The First Sea Lord, Admiral Sir Mark Stanhope, said: "The Astute Class is truly next generation –- a highly versatile platform, she is capable of contributing across a broad spectrum of maritime operations around the globe, and will play an important role in delivering the fighting power of the Royal Navy for decades to come. A highly complex feat of naval engineering, she is at the very cutting edge of technology, with a suite of sensors and weapons required to pack a powerful punch.
"Today is an important milestone along the road to full operational capability which will follow after a further series of demanding seagoing trials testing the full range of the submarine’s capabilities."
HMS Astute has today also reached an important milestone on the road to operational handover. Following the successful completion of the first rigorous set of sea trials, which began at the end of 2009, she has achieved her In Service Date, signalling that she has proven her ability to dive, surface and operate across the full range of depth and speed independently of other assets, thereby providing an initial level of capability.

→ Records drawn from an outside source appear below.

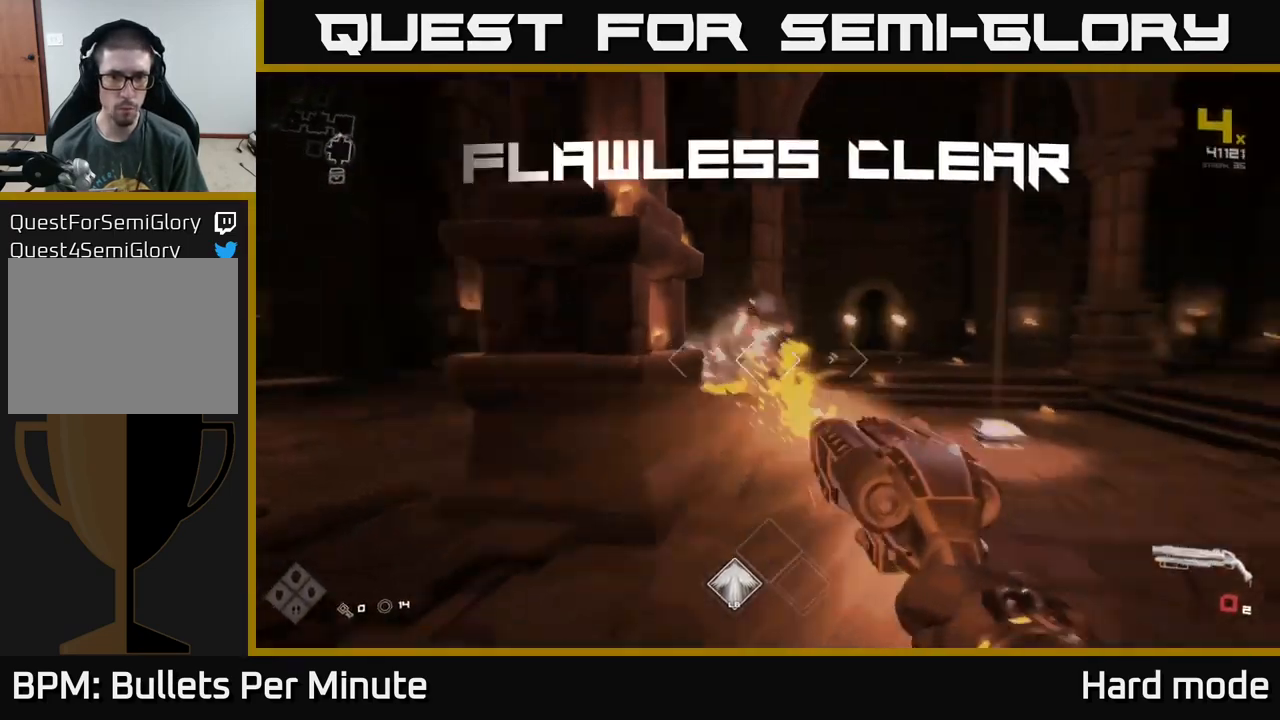
{"buttons": [], "left_stick": "up-left", "right_stick": "center", "events": [[33, "right_stick", "center"], [100, "R1", "up"], [233, "left_stick", "left"], [317, "R1", "down"], [333, "left_stick", "up-left"], [383, "right_stick", "right"], [400, "R1", "up"], [483, "right_stick", "center"]]}
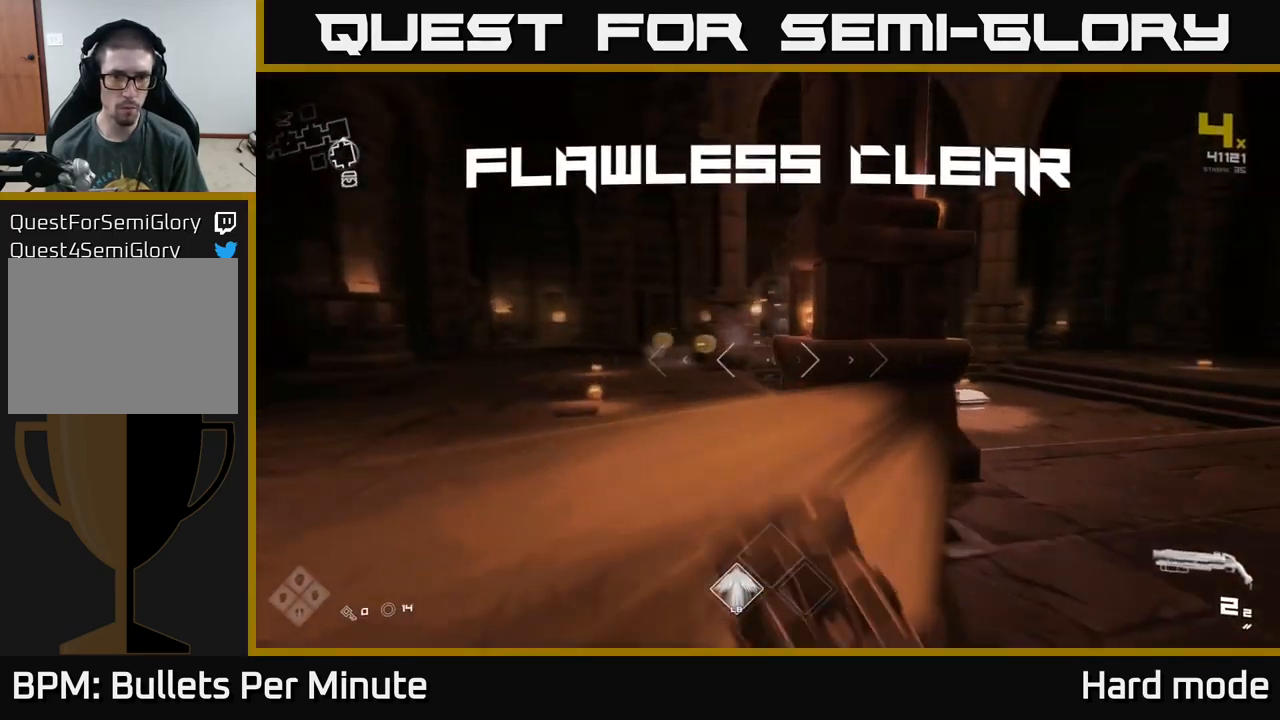
{"buttons": ["L1"], "left_stick": "up", "right_stick": "center", "events": [[117, "left_stick", "up"], [217, "L1", "down"]]}
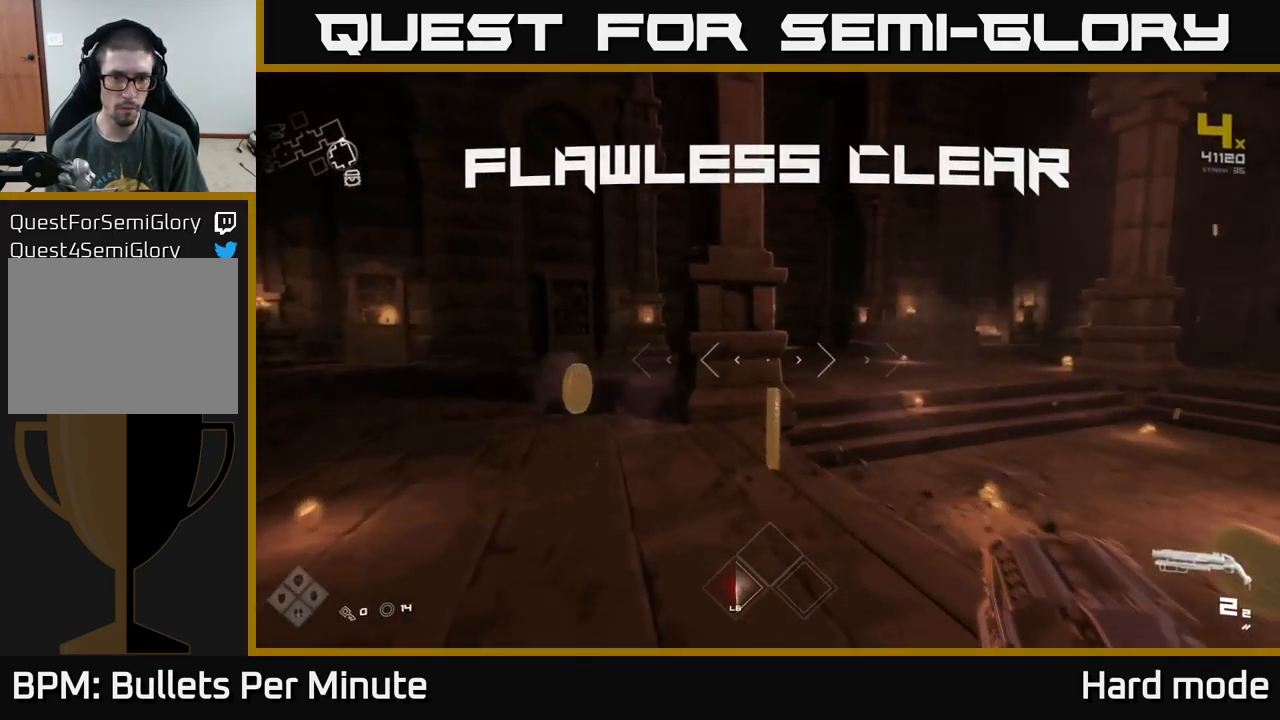
{"buttons": [], "left_stick": "right", "right_stick": "right", "events": [[200, "L1", "up"], [200, "right_stick", "right"], [217, "left_stick", "left"], [433, "left_stick", "right"]]}
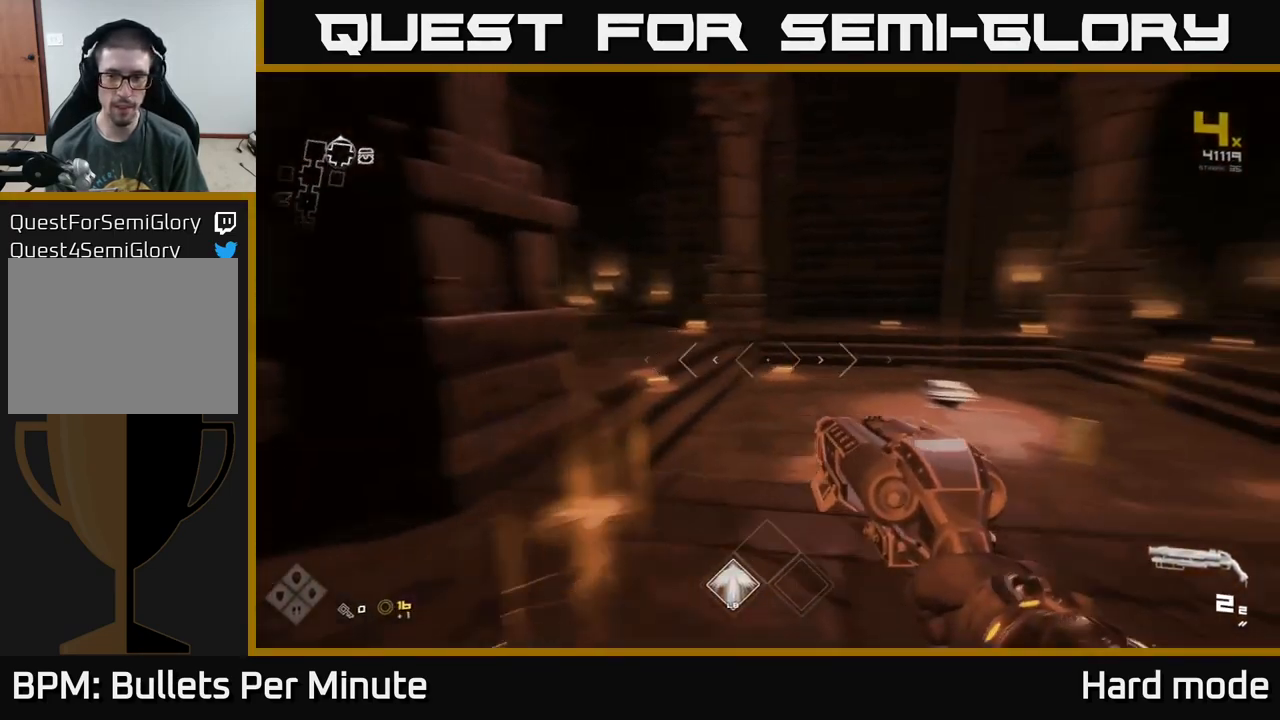
{"buttons": [], "left_stick": "up-right", "right_stick": "center", "events": [[100, "right_stick", "center"], [150, "left_stick", "up"], [367, "left_stick", "up-right"]]}
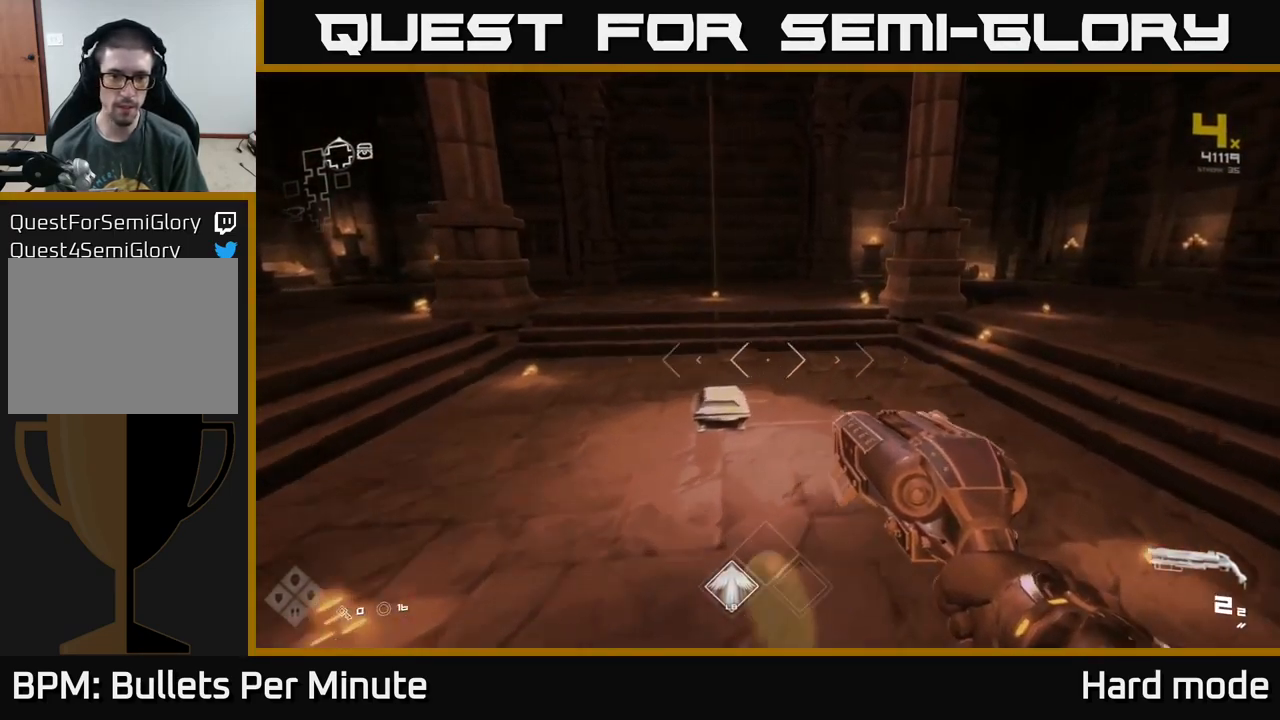
{"buttons": ["X"], "left_stick": "up", "right_stick": "center", "events": [[17, "left_stick", "up"], [33, "right_stick", "down-left"], [183, "right_stick", "center"], [434, "X", "down"]]}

Rear Admiral Simon Lister, Director of Submarines, who oversees the build programme of the class for the MOD, said: "To my mind Astute is a 7,000 tonne Swiss watch. There is an extraordinary amount of expertise that goes into putting one of these submarines together. There are stages when it’s like blacksmithing and there are stages when it’s like brain surgery.
"So to see Astute commissioned is momentous not only for the Royal Navy, who have been eagerly anticipating this quantum leap forward in capability, but for the thousands of people around the country who have been involved in the most challenging of engineering projects."
Following the Commissioning, HMS Astute will return to sea for further trials of the submarine and her crew before she is declared as operational. As the base port of all the Navy's submarines from 2016, Faslane will be home to the whole Astute class, which includes Ambush, Artful and Audacious which are already under construction in Barrow-in-Furness by BAE Systems.
FACTS ABOUT HMS ASTUTE:
She is 97 metres from bow to stern - longer than a football pitch
Her 11.2 metre beam is wider than the width of four double-decker buses
She displaces 7,400 tonnes of sea water - the equivalent of 65 blue whales
Her cabling and pipe work would stretch from Glasgow to Dundee
She is the first Royal Navy submarine not to have a traditional periscope, instead using electro-optics to capture a 360 image of the surface for subsequent analysis by the Commanding Officer.
Astute is the first submarine to have an individual bunk for each crew member.
She manufactures her own oxygen from sea water as well as drinking water.
She could theoretically remain submerged for her 25 year life if it weren’t for the need to restock the crew’s food supplies.
She is faster under the water than she is on the surface – capable of speeds in excess of 20 knots although her top speed is classified.
Astute’s crew of 98 are fed by five chefs who, on an average patrol, will serve up 18,000 sausages and 4,200 Weetabix for breakfast.